Published in "Black Holes and High Energy Astrophysics",
Proceedings of the Yamada
Conference XLIX on Black Holes and High Energy Astrophysics held on 6-10
April, 1998.
For a postscript version of the article, click
here.
NASA/Fermilab Astrophysics Center
Fermi National Accelerator Laboratory
Batavia, IL 60510-0500, USA
mturner@oddjob.uchicago.edu
Abstract. For two decades the hot big-bang model as been referred to as the standard cosmology - and for good reason. For just as long cosmologists have known that there are fundamental questions that are not answered by the standard cosmology and point to a grander theory. The best candidate for that grander theory is inflation + cold dark matter; it can extend our understanding of the Universe back to 10-32 sec.

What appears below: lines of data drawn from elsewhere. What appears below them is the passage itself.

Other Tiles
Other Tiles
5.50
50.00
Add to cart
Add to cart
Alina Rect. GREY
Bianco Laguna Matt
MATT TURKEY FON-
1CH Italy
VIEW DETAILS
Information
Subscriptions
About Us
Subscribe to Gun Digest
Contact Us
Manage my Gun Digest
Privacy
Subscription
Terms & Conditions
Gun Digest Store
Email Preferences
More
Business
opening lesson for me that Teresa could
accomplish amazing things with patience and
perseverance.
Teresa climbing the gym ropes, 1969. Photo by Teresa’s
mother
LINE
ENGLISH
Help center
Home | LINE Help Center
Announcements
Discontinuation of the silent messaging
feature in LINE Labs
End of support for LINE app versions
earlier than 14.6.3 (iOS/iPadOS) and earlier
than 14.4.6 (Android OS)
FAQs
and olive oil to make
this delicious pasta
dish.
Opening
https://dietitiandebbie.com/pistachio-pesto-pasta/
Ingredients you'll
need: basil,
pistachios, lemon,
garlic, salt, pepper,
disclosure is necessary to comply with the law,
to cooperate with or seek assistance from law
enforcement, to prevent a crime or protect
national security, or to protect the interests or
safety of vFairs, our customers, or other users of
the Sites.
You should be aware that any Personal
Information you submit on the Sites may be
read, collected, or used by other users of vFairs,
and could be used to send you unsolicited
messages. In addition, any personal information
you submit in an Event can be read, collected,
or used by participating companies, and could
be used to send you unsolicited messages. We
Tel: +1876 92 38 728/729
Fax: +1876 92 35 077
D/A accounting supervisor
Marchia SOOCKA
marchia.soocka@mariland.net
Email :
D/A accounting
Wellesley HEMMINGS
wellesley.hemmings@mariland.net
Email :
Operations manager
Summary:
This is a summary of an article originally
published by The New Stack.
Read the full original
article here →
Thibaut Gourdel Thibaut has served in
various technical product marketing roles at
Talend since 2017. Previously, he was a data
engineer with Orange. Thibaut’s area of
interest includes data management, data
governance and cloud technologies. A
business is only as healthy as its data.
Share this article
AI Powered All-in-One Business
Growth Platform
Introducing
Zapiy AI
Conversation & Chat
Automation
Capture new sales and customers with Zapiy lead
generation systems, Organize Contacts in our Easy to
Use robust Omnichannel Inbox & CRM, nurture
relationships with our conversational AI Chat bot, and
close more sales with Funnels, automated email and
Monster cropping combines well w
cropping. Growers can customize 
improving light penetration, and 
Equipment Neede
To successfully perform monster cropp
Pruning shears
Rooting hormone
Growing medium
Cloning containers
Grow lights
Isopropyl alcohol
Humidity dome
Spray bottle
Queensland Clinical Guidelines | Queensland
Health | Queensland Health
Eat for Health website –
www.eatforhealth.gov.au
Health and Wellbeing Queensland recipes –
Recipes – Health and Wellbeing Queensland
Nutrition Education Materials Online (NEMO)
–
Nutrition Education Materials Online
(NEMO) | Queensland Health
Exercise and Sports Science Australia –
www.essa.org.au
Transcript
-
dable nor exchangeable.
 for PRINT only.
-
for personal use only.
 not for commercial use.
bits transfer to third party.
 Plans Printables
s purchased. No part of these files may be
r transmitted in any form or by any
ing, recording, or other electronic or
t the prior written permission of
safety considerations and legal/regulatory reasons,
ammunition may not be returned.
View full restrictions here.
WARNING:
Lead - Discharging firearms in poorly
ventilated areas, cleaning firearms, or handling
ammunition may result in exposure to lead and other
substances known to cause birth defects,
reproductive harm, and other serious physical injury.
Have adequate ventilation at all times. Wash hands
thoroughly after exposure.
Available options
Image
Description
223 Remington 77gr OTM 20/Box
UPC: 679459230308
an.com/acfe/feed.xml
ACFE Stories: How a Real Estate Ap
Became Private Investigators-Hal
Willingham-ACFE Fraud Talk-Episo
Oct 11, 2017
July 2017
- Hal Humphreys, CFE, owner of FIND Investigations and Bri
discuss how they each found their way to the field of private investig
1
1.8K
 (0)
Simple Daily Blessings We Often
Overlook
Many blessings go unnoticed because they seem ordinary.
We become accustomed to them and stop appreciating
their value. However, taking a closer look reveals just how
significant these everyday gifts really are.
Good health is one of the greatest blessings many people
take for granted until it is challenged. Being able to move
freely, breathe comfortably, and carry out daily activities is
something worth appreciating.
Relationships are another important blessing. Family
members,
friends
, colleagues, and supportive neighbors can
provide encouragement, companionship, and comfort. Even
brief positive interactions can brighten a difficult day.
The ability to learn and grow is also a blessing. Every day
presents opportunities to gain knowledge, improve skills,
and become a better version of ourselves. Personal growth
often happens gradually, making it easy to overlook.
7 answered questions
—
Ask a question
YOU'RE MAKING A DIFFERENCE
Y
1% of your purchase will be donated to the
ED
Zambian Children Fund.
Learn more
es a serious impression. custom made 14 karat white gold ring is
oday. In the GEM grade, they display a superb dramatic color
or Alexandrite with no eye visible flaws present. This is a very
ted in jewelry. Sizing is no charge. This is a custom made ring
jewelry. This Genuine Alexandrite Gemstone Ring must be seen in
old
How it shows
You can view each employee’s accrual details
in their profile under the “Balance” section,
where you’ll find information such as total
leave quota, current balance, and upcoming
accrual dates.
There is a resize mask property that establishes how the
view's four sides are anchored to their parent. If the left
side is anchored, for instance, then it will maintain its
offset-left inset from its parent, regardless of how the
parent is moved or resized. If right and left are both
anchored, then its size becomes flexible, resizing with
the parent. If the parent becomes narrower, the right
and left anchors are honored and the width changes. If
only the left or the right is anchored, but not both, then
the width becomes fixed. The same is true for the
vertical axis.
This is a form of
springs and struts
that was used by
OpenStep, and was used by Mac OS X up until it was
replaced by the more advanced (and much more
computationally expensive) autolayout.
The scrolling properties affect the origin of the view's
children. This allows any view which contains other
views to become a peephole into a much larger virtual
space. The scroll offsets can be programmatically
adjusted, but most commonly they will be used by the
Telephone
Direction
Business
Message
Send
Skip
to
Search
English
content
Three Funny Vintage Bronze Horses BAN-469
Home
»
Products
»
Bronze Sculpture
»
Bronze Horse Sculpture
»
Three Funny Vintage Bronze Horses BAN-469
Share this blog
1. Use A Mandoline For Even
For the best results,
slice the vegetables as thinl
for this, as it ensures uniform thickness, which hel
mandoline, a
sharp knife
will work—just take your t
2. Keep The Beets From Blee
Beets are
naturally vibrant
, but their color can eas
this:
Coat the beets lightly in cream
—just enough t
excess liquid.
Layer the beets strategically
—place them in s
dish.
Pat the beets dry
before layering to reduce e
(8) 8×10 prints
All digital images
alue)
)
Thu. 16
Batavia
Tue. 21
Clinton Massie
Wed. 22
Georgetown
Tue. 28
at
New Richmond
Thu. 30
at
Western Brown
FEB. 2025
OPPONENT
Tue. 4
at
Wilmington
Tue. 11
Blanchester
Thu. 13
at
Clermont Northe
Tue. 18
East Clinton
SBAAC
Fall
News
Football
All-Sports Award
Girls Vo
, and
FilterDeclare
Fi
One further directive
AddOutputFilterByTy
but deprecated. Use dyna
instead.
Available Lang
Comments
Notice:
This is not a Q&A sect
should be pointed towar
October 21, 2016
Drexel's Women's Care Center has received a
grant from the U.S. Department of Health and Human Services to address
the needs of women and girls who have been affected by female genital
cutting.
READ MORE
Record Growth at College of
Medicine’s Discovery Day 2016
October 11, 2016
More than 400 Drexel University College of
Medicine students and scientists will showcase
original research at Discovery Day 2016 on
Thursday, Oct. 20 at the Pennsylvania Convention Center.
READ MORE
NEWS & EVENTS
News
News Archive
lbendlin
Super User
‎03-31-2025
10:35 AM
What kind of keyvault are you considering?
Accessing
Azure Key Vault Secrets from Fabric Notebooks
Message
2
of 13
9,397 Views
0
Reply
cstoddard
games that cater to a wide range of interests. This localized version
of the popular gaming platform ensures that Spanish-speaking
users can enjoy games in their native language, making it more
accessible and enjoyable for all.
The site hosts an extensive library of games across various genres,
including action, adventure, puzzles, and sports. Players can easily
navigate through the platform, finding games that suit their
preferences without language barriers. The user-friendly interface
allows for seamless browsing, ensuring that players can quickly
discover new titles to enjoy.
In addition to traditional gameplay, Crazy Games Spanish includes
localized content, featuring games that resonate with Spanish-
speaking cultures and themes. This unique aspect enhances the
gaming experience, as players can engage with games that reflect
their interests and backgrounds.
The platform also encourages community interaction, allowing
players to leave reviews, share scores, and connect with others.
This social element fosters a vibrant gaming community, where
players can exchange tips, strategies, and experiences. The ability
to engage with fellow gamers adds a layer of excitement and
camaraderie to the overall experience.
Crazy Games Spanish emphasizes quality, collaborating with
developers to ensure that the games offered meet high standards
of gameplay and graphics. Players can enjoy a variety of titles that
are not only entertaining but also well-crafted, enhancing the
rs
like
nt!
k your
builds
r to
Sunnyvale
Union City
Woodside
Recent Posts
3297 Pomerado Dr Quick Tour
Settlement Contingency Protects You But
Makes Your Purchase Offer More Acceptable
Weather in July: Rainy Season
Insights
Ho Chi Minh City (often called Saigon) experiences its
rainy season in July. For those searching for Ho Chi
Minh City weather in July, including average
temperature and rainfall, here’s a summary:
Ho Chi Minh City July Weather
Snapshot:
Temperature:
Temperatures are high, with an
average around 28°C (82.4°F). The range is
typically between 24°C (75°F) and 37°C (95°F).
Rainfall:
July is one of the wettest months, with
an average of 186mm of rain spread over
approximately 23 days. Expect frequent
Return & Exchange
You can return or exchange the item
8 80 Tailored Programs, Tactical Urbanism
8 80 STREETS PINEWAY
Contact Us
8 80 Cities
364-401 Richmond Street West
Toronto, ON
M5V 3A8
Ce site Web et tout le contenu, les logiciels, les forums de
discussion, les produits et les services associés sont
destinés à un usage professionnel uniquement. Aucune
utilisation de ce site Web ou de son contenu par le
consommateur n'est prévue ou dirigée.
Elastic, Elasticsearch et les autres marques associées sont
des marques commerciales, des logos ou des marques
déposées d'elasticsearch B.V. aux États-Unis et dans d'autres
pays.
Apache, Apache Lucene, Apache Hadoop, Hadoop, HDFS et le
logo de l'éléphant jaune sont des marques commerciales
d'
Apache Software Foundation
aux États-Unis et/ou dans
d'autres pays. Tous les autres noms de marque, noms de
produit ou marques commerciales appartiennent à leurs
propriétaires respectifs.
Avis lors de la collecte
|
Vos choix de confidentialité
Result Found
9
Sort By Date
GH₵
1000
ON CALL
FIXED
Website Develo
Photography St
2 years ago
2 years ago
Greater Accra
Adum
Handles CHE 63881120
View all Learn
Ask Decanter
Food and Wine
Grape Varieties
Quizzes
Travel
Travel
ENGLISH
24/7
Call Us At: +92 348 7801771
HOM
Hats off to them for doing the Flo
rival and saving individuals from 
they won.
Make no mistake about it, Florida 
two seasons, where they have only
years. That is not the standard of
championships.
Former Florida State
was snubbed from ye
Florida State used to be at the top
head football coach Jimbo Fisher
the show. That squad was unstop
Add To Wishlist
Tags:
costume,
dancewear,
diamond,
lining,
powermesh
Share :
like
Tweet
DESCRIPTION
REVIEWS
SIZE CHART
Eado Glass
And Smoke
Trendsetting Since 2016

There is now prima facie evidence that supports the two basic tenets of this new paradigm: flat Universe and scale-invariant spectrum of Gaussian density perturbations. An avalanche of high-quality cosmological observations will soon make this case stronger or will break it. If inflation + cold dark matter is correct, then there are new, fundamental questions to be answered, most notably the nature of the dark energy that seems to account for 60% of the critical density and how inflation fits into a unified theory of the forces and particles. These are exciting times in cosmology!